> _Request_: Could you write out the records below exactly as they appear?
· · · · · · ·
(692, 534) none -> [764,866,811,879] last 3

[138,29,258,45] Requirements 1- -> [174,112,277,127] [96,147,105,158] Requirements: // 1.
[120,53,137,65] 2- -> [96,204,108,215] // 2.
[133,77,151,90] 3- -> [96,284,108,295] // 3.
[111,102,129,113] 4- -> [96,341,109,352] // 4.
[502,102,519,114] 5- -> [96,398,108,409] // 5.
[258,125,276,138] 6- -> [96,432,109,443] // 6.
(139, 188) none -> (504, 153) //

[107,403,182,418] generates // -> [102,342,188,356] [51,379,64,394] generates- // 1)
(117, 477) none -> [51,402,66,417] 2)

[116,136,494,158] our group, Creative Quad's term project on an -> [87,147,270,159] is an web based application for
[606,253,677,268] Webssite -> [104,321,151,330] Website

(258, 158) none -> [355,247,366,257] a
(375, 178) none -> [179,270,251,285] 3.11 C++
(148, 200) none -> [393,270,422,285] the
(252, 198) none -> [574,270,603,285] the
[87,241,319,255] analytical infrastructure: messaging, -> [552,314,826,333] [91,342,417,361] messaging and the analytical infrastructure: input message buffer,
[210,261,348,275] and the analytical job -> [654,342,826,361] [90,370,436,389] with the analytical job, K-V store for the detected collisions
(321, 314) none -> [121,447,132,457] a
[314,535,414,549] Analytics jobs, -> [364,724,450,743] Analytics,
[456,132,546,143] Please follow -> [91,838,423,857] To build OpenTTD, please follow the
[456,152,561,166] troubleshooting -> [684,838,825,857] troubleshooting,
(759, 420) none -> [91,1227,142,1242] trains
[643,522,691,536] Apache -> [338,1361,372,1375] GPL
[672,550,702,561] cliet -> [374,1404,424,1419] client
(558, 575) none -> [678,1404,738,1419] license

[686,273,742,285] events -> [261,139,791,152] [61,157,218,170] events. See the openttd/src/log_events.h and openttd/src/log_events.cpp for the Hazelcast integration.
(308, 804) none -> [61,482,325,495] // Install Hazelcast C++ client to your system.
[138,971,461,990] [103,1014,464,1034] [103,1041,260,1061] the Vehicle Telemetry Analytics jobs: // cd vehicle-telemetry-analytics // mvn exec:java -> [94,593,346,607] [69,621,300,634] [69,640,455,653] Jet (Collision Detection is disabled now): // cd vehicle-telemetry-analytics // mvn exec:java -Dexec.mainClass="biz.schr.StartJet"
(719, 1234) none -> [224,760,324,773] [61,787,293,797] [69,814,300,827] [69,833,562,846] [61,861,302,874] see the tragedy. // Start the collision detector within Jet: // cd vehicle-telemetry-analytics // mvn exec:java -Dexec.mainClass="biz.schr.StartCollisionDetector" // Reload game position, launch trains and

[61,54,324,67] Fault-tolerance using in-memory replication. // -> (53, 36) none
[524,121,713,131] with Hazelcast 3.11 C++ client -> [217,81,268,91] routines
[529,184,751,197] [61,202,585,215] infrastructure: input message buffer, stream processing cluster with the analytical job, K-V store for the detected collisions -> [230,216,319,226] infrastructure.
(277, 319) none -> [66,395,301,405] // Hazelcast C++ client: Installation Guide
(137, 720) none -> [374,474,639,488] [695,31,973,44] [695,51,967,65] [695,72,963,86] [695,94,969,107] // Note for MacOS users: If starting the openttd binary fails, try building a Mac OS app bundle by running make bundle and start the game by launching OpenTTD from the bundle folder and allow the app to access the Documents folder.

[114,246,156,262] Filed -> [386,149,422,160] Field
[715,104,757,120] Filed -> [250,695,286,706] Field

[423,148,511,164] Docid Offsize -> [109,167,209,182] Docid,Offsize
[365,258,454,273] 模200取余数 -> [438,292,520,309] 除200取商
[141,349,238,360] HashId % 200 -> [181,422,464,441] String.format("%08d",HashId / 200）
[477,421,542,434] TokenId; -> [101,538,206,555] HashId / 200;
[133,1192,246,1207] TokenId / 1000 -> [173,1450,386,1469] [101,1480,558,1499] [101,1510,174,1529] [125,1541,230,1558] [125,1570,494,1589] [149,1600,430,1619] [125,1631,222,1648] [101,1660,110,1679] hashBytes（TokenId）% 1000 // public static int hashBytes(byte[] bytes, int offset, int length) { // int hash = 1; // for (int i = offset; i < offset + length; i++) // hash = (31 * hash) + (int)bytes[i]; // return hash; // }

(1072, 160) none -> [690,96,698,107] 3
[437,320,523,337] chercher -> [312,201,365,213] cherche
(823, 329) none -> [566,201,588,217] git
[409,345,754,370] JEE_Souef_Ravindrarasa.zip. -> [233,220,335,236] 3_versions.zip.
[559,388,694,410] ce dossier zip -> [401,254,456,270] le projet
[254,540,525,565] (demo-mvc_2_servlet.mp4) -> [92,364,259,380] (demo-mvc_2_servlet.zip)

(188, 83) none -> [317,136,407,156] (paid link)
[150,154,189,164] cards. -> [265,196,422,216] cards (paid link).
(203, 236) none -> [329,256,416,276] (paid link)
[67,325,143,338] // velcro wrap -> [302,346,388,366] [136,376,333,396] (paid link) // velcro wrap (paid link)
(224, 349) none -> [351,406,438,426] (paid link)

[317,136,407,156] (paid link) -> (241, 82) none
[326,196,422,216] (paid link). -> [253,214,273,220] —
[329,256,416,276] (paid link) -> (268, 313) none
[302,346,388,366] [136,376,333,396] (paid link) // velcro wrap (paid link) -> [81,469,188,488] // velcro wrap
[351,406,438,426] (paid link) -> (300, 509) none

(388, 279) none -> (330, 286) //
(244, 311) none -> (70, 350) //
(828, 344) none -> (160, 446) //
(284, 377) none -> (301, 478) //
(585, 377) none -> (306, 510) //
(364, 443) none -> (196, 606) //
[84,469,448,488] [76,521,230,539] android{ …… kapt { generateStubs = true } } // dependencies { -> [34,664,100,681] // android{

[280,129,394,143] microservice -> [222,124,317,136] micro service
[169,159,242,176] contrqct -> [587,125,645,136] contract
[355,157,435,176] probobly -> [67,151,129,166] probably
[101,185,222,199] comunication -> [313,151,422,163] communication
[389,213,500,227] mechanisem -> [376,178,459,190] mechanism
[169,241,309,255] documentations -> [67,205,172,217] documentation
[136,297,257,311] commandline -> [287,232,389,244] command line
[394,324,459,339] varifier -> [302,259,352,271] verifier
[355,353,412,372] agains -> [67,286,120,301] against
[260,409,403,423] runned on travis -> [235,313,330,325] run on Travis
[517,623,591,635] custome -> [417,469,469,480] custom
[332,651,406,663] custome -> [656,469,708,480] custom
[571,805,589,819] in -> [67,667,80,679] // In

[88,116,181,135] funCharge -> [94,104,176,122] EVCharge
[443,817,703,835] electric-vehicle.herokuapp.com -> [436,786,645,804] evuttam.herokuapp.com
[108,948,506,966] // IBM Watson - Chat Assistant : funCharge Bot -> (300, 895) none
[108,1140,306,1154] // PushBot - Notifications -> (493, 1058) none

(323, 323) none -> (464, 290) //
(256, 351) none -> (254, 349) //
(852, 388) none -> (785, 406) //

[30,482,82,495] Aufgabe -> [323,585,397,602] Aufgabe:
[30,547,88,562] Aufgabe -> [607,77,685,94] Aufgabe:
· · · · · · ·
> _Reply to the exercise_:
(692, 534) none -> [764,866,811,879] last 3

[138,29,258,45] Requirements 1- -> [174,112,277,127] [96,147,105,158] Requirements: // 1.
[120,53,137,65] 2- -> [96,204,108,215] // 2.
[133,77,151,90] 3- -> [96,284,108,295] // 3.
[111,102,129,113] 4- -> [96,341,109,352] // 4.
[502,102,519,114] 5- -> [96,398,108,409] // 5.
[258,125,276,138] 6- -> [96,432,109,443] // 6.
(139, 188) none -> (504, 153) //

[107,403,182,418] generates // -> [102,342,188,356] [51,379,64,394] generates- // 1)
(117, 477) none -> [51,402,66,417] 2)

[116,136,494,158] our group, Creative Quad's term project on an -> [87,147,270,159] is an web based application for
[606,253,677,268] Webssite -> [104,321,151,330] Website

(258, 158) none -> [355,247,366,257] a
(375, 178) none -> [179,270,251,285] 3.11 C++
(148, 200) none -> [393,270,422,285] the
(252, 198) none -> [574,270,603,285] the
[87,241,319,255] analytical infrastructure: messaging, -> [552,314,826,333] [91,342,417,361] messaging and the analytical infrastructure: input message buffer,
[210,261,348,275] and the analytical job -> [654,342,826,361] [90,370,436,389] with the analytical job, K-V store for the detected collisions
(321, 314) none -> [121,447,132,457] a
[314,535,414,549] Analytics jobs, -> [364,724,450,743] Analytics,
[456,132,546,143] Please follow -> [91,838,423,857] To build OpenTTD, please follow the
[456,152,561,166] troubleshooting -> [684,838,825,857] troubleshooting,
(759, 420) none -> [91,1227,142,1242] trains
[643,522,691,536] Apache -> [338,1361,372,1375] GPL
[672,550,702,561] cliet -> [374,1404,424,1419] client
(558, 575) none -> [678,1404,738,1419] license

[686,273,742,285] events -> [261,139,791,152] [61,157,218,170] events. See the openttd/src/log_events.h and openttd/src/log_events.cpp for the Hazelcast integration.
(308, 804) none -> [61,482,325,495] // Install Hazelcast C++ client to your system.
[138,971,461,990] [103,1014,464,1034] [103,1041,260,1061] the Vehicle Telemetry Analytics jobs: // cd vehicle-telemetry-analytics // mvn exec:java -> [94,593,346,607] [69,621,300,634] [69,640,455,653] Jet (Collision Detection is disabled now): // cd vehicle-telemetry-analytics // mvn exec:java -Dexec.mainClass="biz.schr.StartJet"
(719, 1234) none -> [224,760,324,773] [61,787,293,797] [69,814,300,827] [69,833,562,846] [61,861,302,874] see the tragedy. // Start the collision detector within Jet: // cd vehicle-telemetry-analytics // mvn exec:java -Dexec.mainClass="biz.schr.StartCollisionDetector" // Reload game position, launch trains and

[61,54,324,67] Fault-tolerance using in-memory replication. // -> (53, 36) none
[524,121,713,131] with Hazelcast 3.11 C++ client -> [217,81,268,91] routines
[529,184,751,197] [61,202,585,215] infrastructure: input message buffer, stream processing cluster with the analytical job, K-V store for the detected collisions -> [230,216,319,226] infrastructure.
(277, 319) none -> [66,395,301,405] // Hazelcast C++ client: Installation Guide
(137, 720) none -> [374,474,639,488] [695,31,973,44] [695,51,967,65] [695,72,963,86] [695,94,969,107] // Note for MacOS users: If starting the openttd binary fails, try building a Mac OS app bundle by running make bundle and start the game by launching OpenTTD from the bundle folder and allow the app to access the Documents folder.

[114,246,156,262] Filed -> [386,149,422,160] Field
[715,104,757,120] Filed -> [250,695,286,706] Field

[423,148,511,164] Docid Offsize -> [109,167,209,182] Docid,Offsize
[365,258,454,273] 模200取余数 -> [438,292,520,309] 除200取商
[141,349,238,360] HashId % 200 -> [181,422,464,441] String.format("%08d",HashId / 200）
[477,421,542,434] TokenId; -> [101,538,206,555] HashId / 200;
[133,1192,246,1207] TokenId / 1000 -> [173,1450,386,1469] [101,1480,558,1499] [101,1510,174,1529] [125,1541,230,1558] [125,1570,494,1589] [149,1600,430,1619] [125,1631,222,1648] [101,1660,110,1679] hashBytes（TokenId）% 1000 // public static int hashBytes(byte[] bytes, int offset, int length) { // int hash = 1; // for (int i = offset; i < offset + length; i++) // hash = (31 * hash) + (int)bytes[i]; // return hash; // }

(1072, 160) none -> [690,96,698,107] 3
[437,320,523,337] chercher -> [312,201,365,213] cherche
(823, 329) none -> [566,201,588,217] git
[409,345,754,370] JEE_Souef_Ravindrarasa.zip. -> [233,220,335,236] 3_versions.zip.
[559,388,694,410] ce dossier zip -> [401,254,456,270] le projet
[254,540,525,565] (demo-mvc_2_servlet.mp4) -> [92,364,259,380] (demo-mvc_2_servlet.zip)

(188, 83) none -> [317,136,407,156] (paid link)
[150,154,189,164] cards. -> [265,196,422,216] cards (paid link).
(203, 236) none -> [329,256,416,276] (paid link)
[67,325,143,338] // velcro wrap -> [302,346,388,366] [136,376,333,396] (paid link) // velcro wrap (paid link)
(224, 349) none -> [351,406,438,426] (paid link)

[317,136,407,156] (paid link) -> (241, 82) none
[326,196,422,216] (paid link). -> [253,214,273,220] —
[329,256,416,276] (paid link) -> (268, 313) none
[302,346,388,366] [136,376,333,396] (paid link) // velcro wrap (paid link) -> [81,469,188,488] // velcro wrap
[351,406,438,426] (paid link) -> (300, 509) none

(388, 279) none -> (330, 286) //
(244, 311) none -> (70, 350) //
(828, 344) none -> (160, 446) //
(284, 377) none -> (301, 478) //
(585, 377) none -> (306, 510) //
(364, 443) none -> (196, 606) //
[84,469,448,488] [76,521,230,539] android{ …… kapt { generateStubs = true } } // dependencies { -> [34,664,100,681] // android{

[280,129,394,143] microservice -> [222,124,317,136] micro service
[169,159,242,176] contrqct -> [587,125,645,136] contract
[355,157,435,176] probobly -> [67,151,129,166] probably
[101,185,222,199] comunication -> [313,151,422,163] communication
[389,213,500,227] mechanisem -> [376,178,459,190] mechanism
[169,241,309,255] documentations -> [67,205,172,217] documentation
[136,297,257,311] commandline -> [287,232,389,244] command line
[394,324,459,339] varifier -> [302,259,352,271] verifier
[355,353,412,372] agains -> [67,286,120,301] against
[260,409,403,423] runned on travis -> [235,313,330,325] run on Travis
[517,623,591,635] custome -> [417,469,469,480] custom
[332,651,406,663] custome -> [656,469,708,480] custom
[571,805,589,819] in -> [67,667,80,679] // In

[88,116,181,135] funCharge -> [94,104,176,122] EVCharge
[443,817,703,835] electric-vehicle.herokuapp.com -> [436,786,645,804] evuttam.herokuapp.com
[108,948,506,966] // IBM Watson - Chat Assistant : funCharge Bot -> (300, 895) none
[108,1140,306,1154] // PushBot - Notifications -> (493, 1058) none

(323, 323) none -> (464, 290) //
(256, 351) none -> (254, 349) //
(852, 388) none -> (785, 406) //

[30,482,82,495] Aufgabe -> [323,585,397,602] Aufgabe:
[30,547,88,562] Aufgabe -> [607,77,685,94] Aufgabe:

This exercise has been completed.